Dennis Ouma26 August 2009
Nairobi — When Kitale Museum in Kenya was closed in late July and all the 31 workers suspended after theft of the institutions most valuable collection, focus turned to the fate of a small menagerie of local and exotic animals that still needed feeding and care.
The museum, located a few metres from the town centre, boasts of two adult Nile crocodiles, three species of tortoise and a snake park, whose inhabitants are relatively harmless such as the common house snakes.
However, a few metres from the park is another set of venomous reptiles, safely kept in exhibition cases to ensure the safety of visitors. These lethal snakes kept behind glass exhibition cases include puff adder, Gabon viper, rhinoceros viper, black mamba and forest cobra.
“Proof that typical life for these animals has not been interrupted in anyway are those tiny tortoise,” says Mr Julius Ogega, pointing at a group of young tortoise, probably a few days old, dotting the tortoise pen that houses three different species from a collection of more than 20 of the unique hard-shelled animals.
Mr Ogega is the leader of four new employee’s posted from National Museums of Kenya stations in different parts of the country to oversee operations at Kitale.
All the staff at Kitale from top management to labourers were sent home after the theft between May and mid-July of the entire museum centrepiece, 58 artifacts commonly known as the Stoneham collection.
National Museums director-general Idle Farah says that each of the stolen piece could easily fetch Sh1 million on the international antiquities market. The entire Stoneham collection, donated to the museum in 1920 by a decorated British soldier Hugh Stoneham, was stolen save for a lion skin and butterflies.
The collections, that included a military sword and a collection of scientific artefacts, including a microscope, provided the foundation upon which the museum was established.
And following the loss, NMK’s board is seriously considering changing the focus of the museum shorn of its most valuable collection.
NMK regional director for sites and monuments, Dr Mzalendo Kibunja, says this will also involve reorganising the station’s gallery. It will also involve restocking the Kitale Museum with new exhibits in place of the Stoneham collection, Mr Ogega, says.
The Kitale museum the first regional one after opening its doors to the public in 1974 — has a lot of ethnographical material collected from surrounding ethnic groups including Bukusu, Nandi, Pokot, Sabaot and early European settlers.
The skeleton staff presently on duty undertakes routine cleaning, maintenance and repair works besides feeding and caring for the animals.
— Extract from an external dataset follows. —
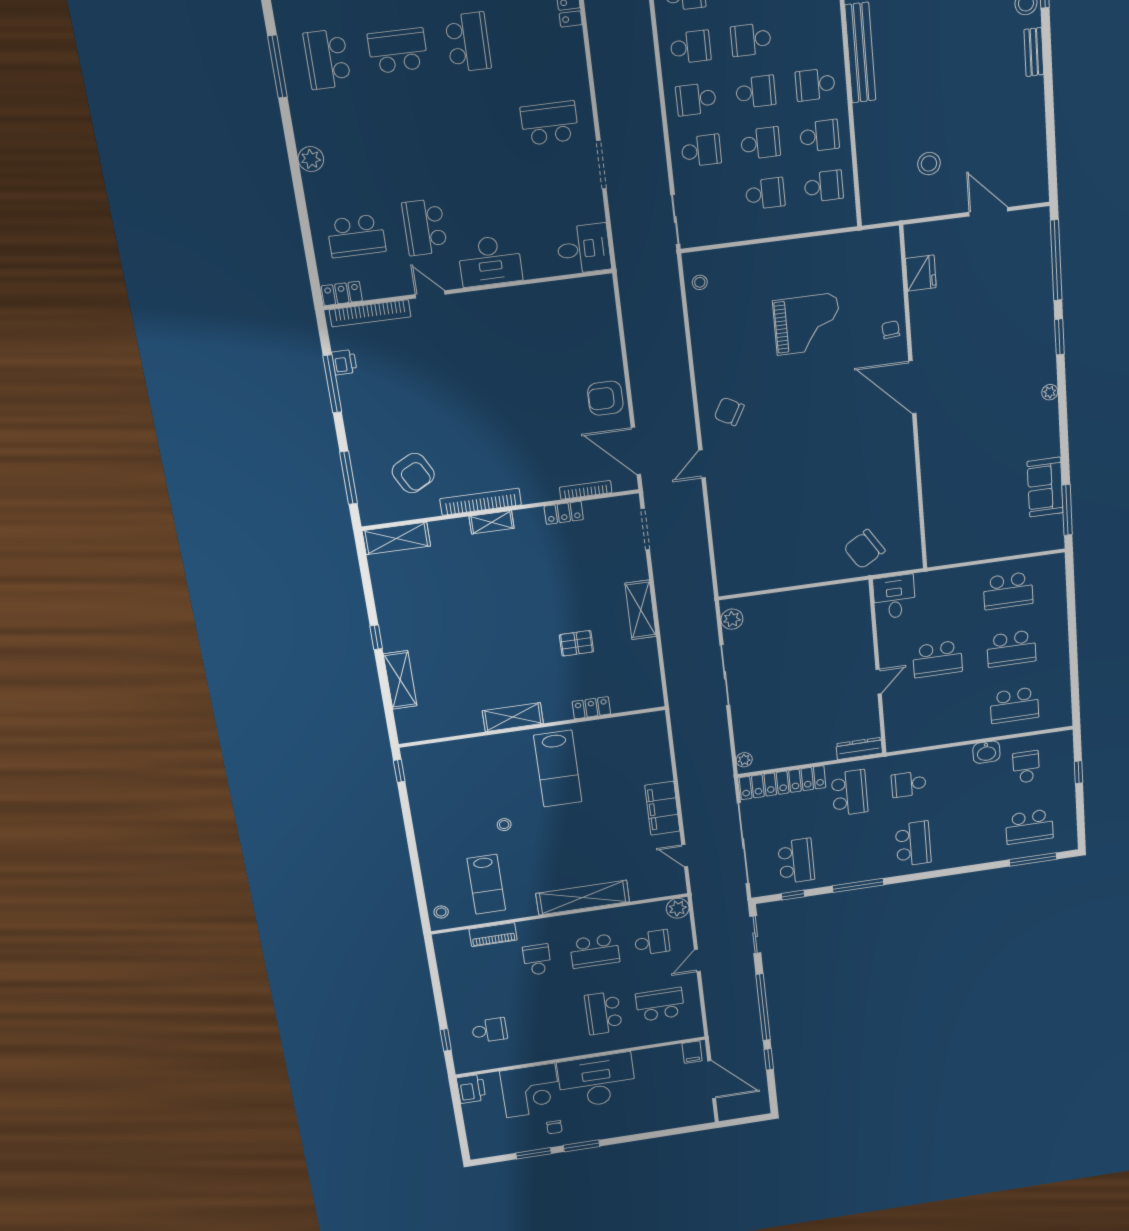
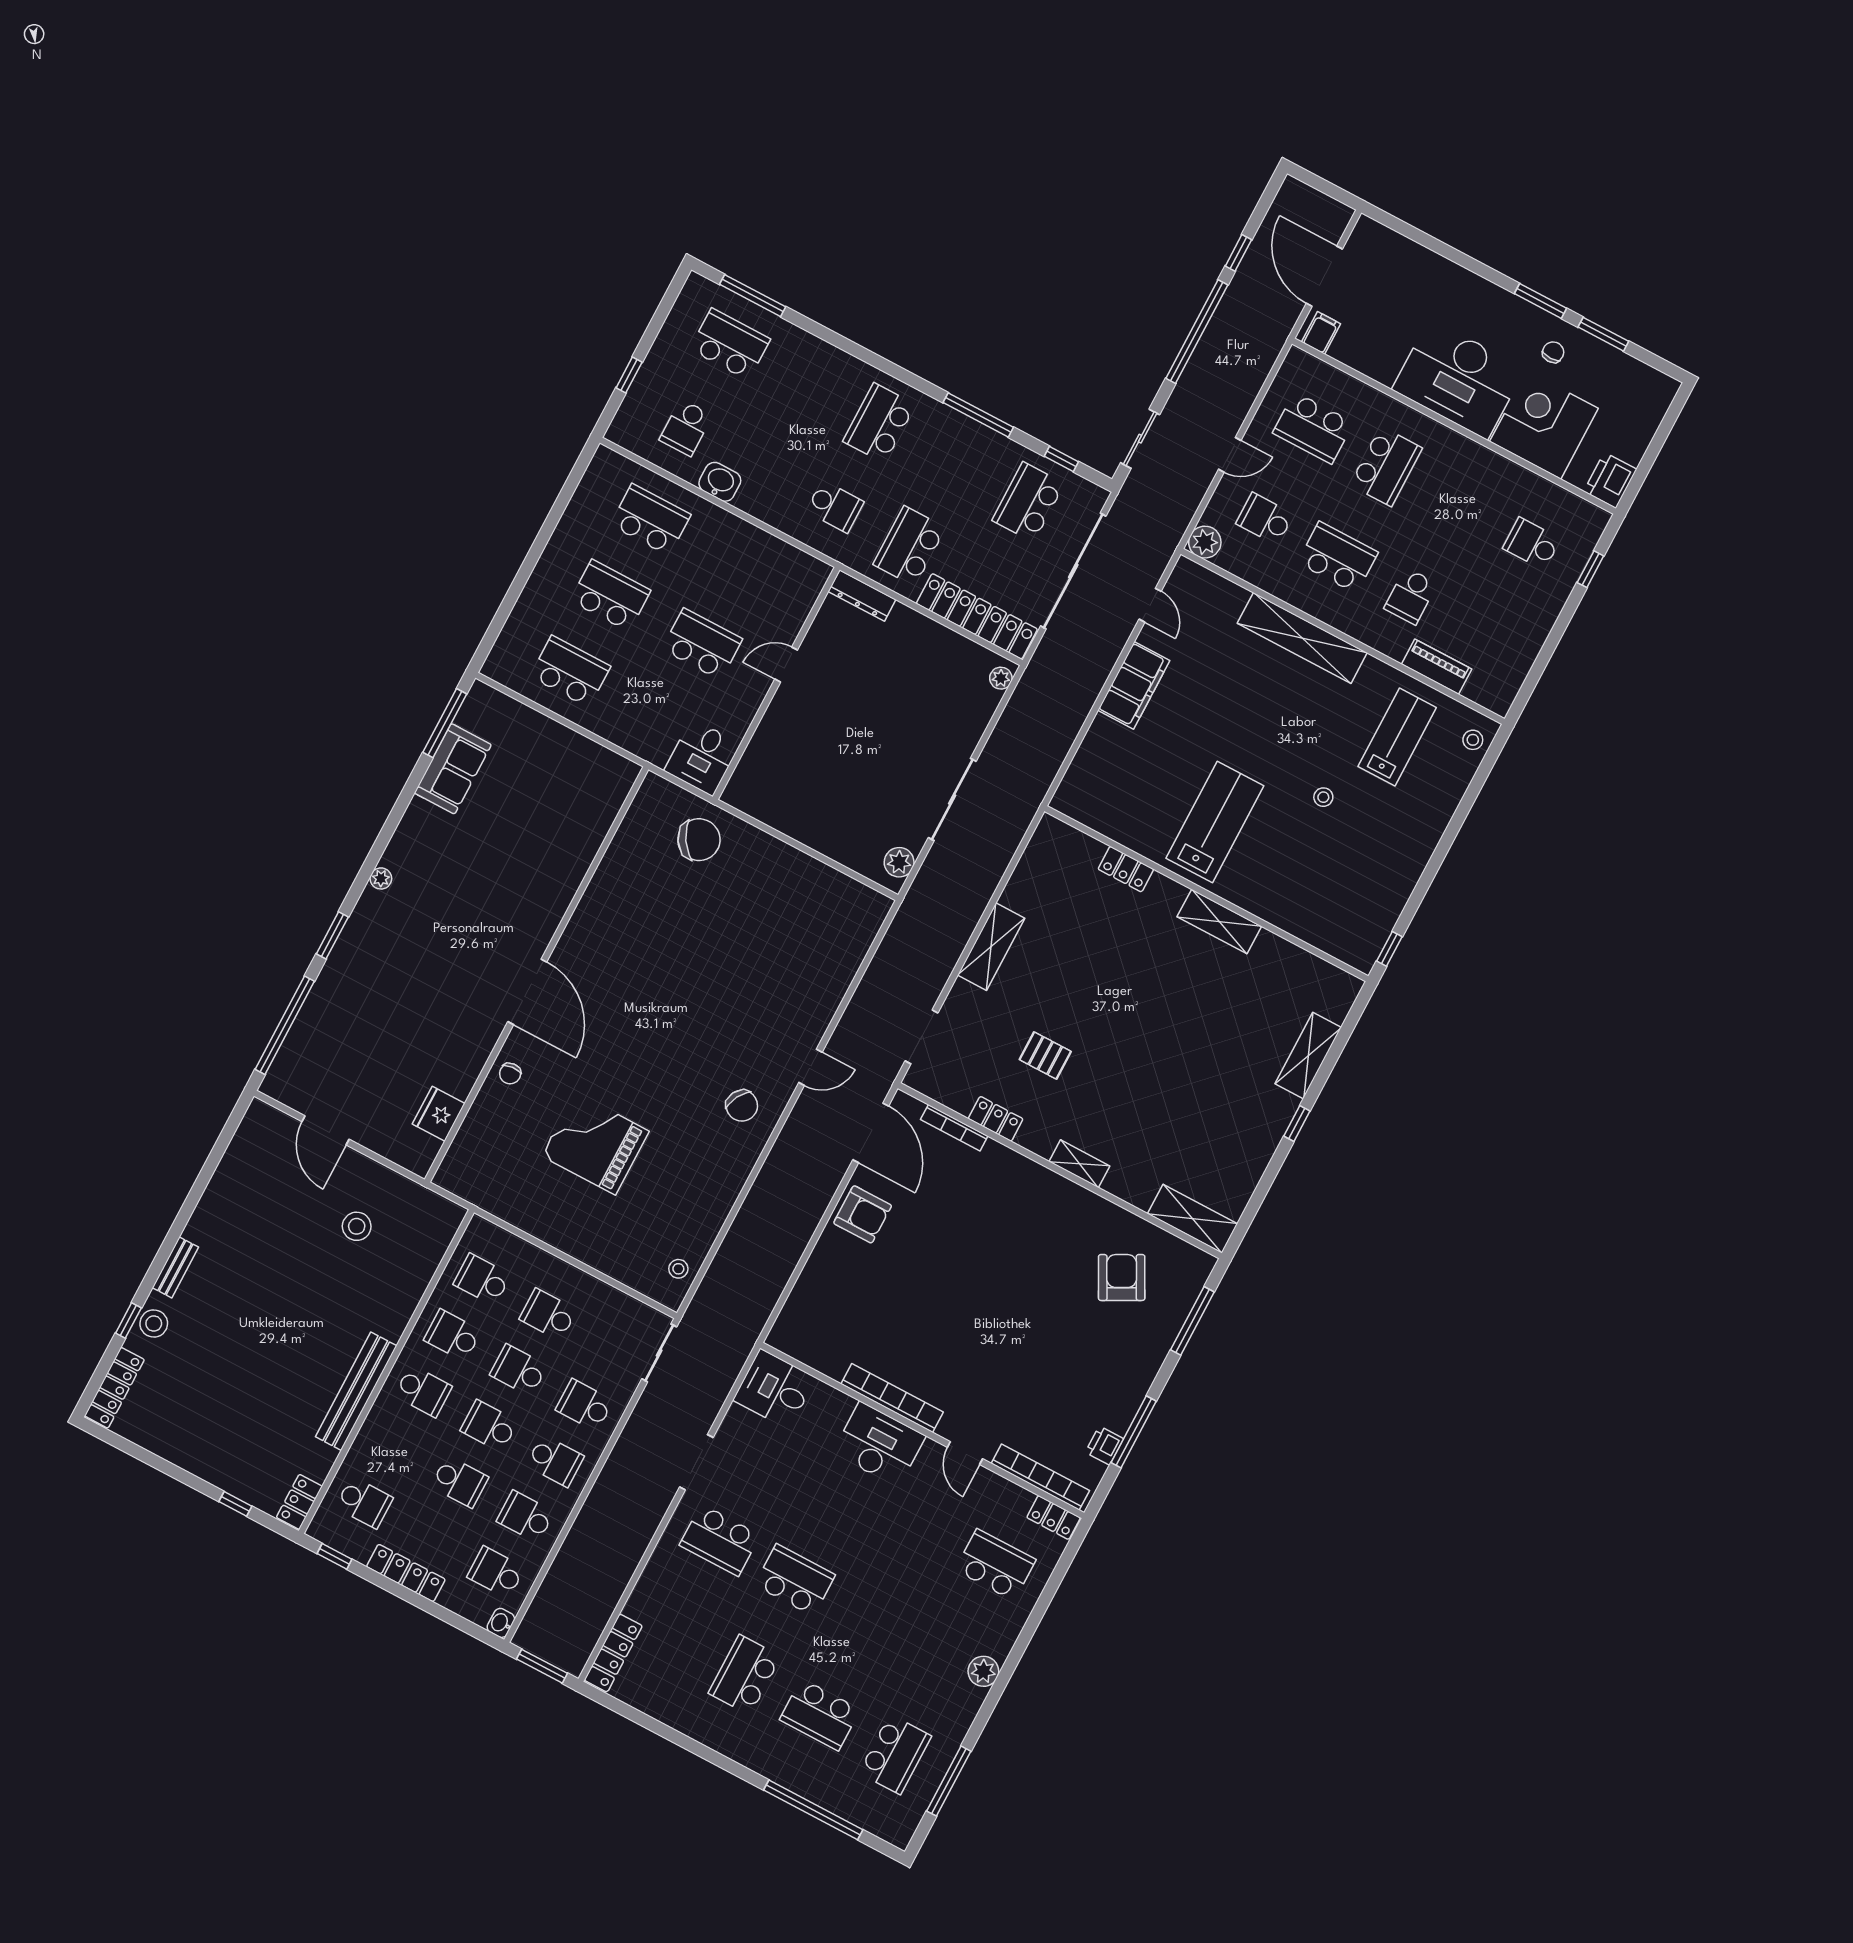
school desk: (425, 227) -> (795, 1580), moved, turned -90
bookcase: (481, 502) -> (892, 1398), moved, turned 180
pallet: (576, 643) -> (1045, 1056), moved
The team also takes care of rats reared to feed the snakes at the station, and which are conveniently kept in the same room, but behind the structure which houses the poisonous snakes.
“The snakes are fed once a week to ensure they do not grow big in size” Mr Ogega says. Ditto the two crocodiles, kept in separate ponds but which are adjacent to each other.
Other animals in the museum are two cows. The Freisian cows have their dung used to operate a biogas plant at the station, used for demonstrating how the green energy operates, to the many visitors who usually flock the museum.
The station also boasts of ornamental birds including Turkeys and crested guinea fowls as well as a variety of meticulously labelled medicinal plant species and a dense nature trail that borders Kitale club.
Mr Ogega says his team has had to deal with intruders, who sneak into the museums expansive compound to cut trees and fetch deadwood for firewood.
“These people also cut trees and other plant species, which they use in making concoctions for herbal medicine, he says. “From our observation among their favourite plant species is the Prunus Africana, which is believed to offer cure for prostate cancer, he says.
He however, adds that guards from a private security firm hired to protect the station have intensified patrols to deter the intruders.
He bemoans sewer water from Kitale Town, which loudly flows into a stream that meanders within the museum’s dense and serene nature trail, whose thick forest is also used for agroforestry.
This flow, if not checked, he warns, could endanger organisms in the station.